[GOAL OF THE EXERCISE] Skip the pictures, please, and write out exactly the lines from the opening of the data through the line containing "それ以外のオオモノシャケは、コウモリなどのやや異な".

[ENTRIES SHOWN]
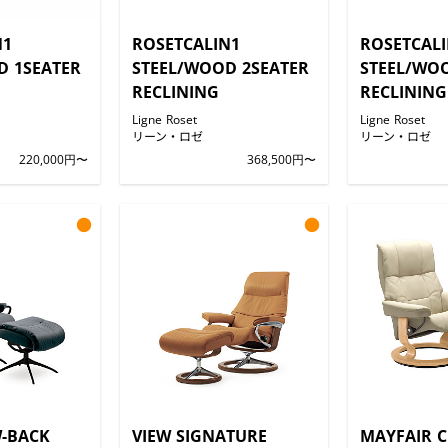
N1
ROSETCALIN1
ROSETCAL
D 1SEATER
STEEL/WOOD 2SEATER
STEEL/WO
RECLINING
RECLINING
Ligne Roset
Ligne Roset
リーン・ロゼ
リーン・ロゼ
220,000円〜
368,500円〜
●
●
-BACK
VIEW SIGNATURE
MAYFAIR C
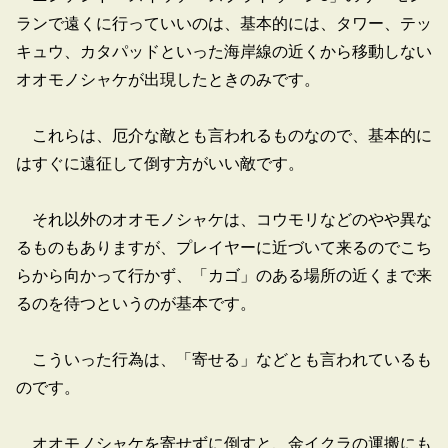
ランで遠くに行っていいのは、基本的には、タワー、テッ
キュウ、カタパッドといった海岸線の近くから移動しない
オオモノシャケが出現したときのみです。
これらは、厄介な敵とも言われるものなので、基本的に
はすぐに遠征して倒す方がいい敵です。
それ以外のオオモノシャケは、コウモリなどのやや異な
るものもありますが、プレイヤーに近づいて来るのでこち
らから向かって行かず、「カゴ」のある場所の近くまで来
るのを待つというのが基本です。
こういった行為は、「寄せる」などとも言われているも
のです。
オオモノシャケを寄せずに倒すと、金イクラの運搬にも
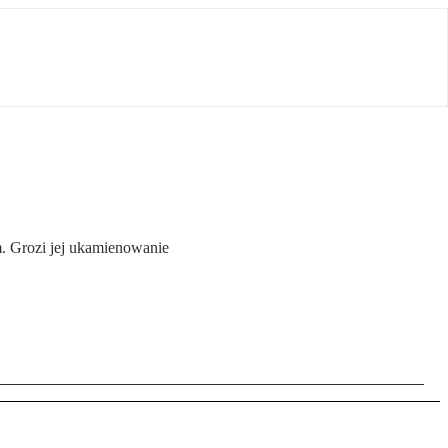
m. Grozi jej ukamienowanie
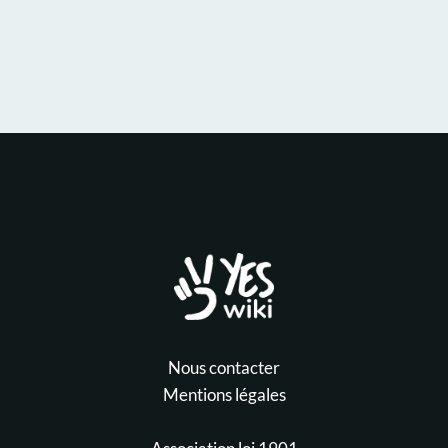
Nous contacter
Mentions légales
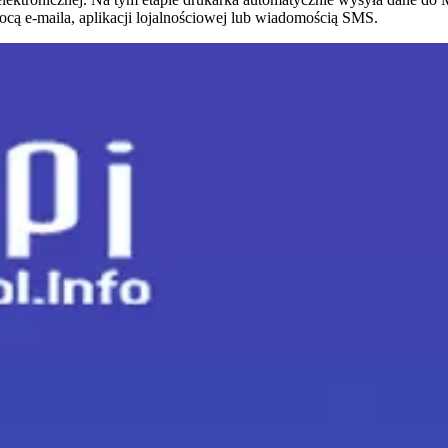
mocą e-maila, aplikacji lojalnościowej lub wiadomością SMS.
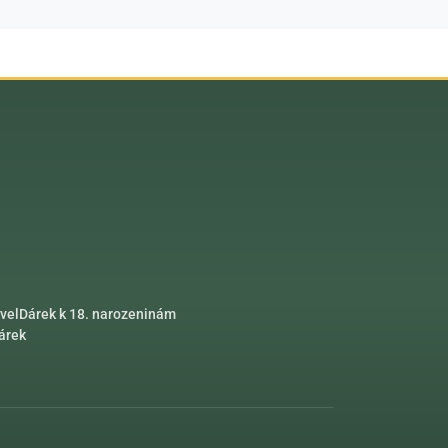
vel
Dárek k 18. narozeninám
dárek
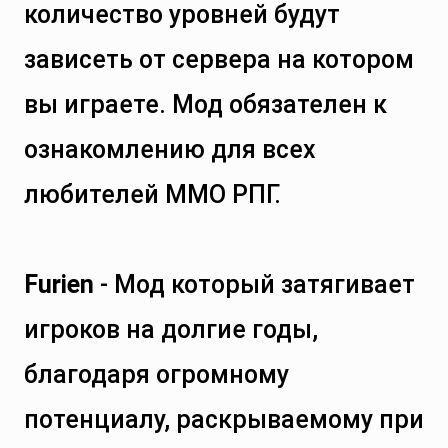
количество уровней будут
зависеть от сервера на котором
вы играете. Мод обязателен к
ознакомлению для всех
любителей ММО РПГ.
Furien
- Мод который затягивает
игроков на долгие годы,
благодаря огромному
потенциалу, раскрываемому при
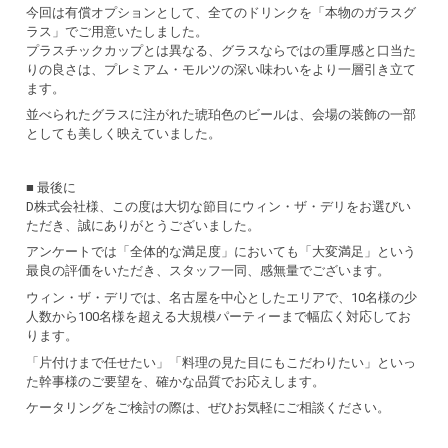
今回は有償オプションとして、全てのドリンクを「本物のガラスグ
ラス」でご用意いたしました。
プラスチックカップとは異なる、グラスならではの重厚感と口当た
りの良さは、プレミアム・モルツの深い味わいをより一層引き立て
ます。
並べられたグラスに注がれた琥珀色のビールは、会場の装飾の一部
としても美しく映えていました。
■ 最後に
D株式会社様、この度は大切な節目にウィン・ザ・デリをお選びい
ただき、誠にありがとうございました。
アンケートでは「全体的な満足度」においても「大変満足」という
最良の評価をいただき、スタッフ一同、感無量でございます。
ウィン・ザ・デリでは、名古屋を中心としたエリアで、10名様の少
人数から100名様を超える大規模パーティーまで幅広く対応してお
ります。
「片付けまで任せたい」「料理の見た目にもこだわりたい」といっ
た幹事様のご要望を、確かな品質でお応えします。
ケータリングをご検討の際は、ぜひお気軽にご相談ください。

[ANSWER TO THIS TASK]
N1
ROSETCALIN1
ROSETCAL
D 1SEATER
STEEL/WOOD 2SEATER
STEEL/WO
RECLINING
RECLINING
Ligne Roset
Ligne Roset
リーン・ロゼ
リーン・ロゼ
220,000円〜
368,500円〜
●
●
-BACK
VIEW SIGNATURE
MAYFAIR C
ランで遠くに行っていいのは、基本的には、タワー、テッ
キュウ、カタパッドといった海岸線の近くから移動しない
オオモノシャケが出現したときのみです。
これらは、厄介な敵とも言われるものなので、基本的に
はすぐに遠征して倒す方がいい敵です。
それ以外のオオモノシャケは、コウモリなどのやや異な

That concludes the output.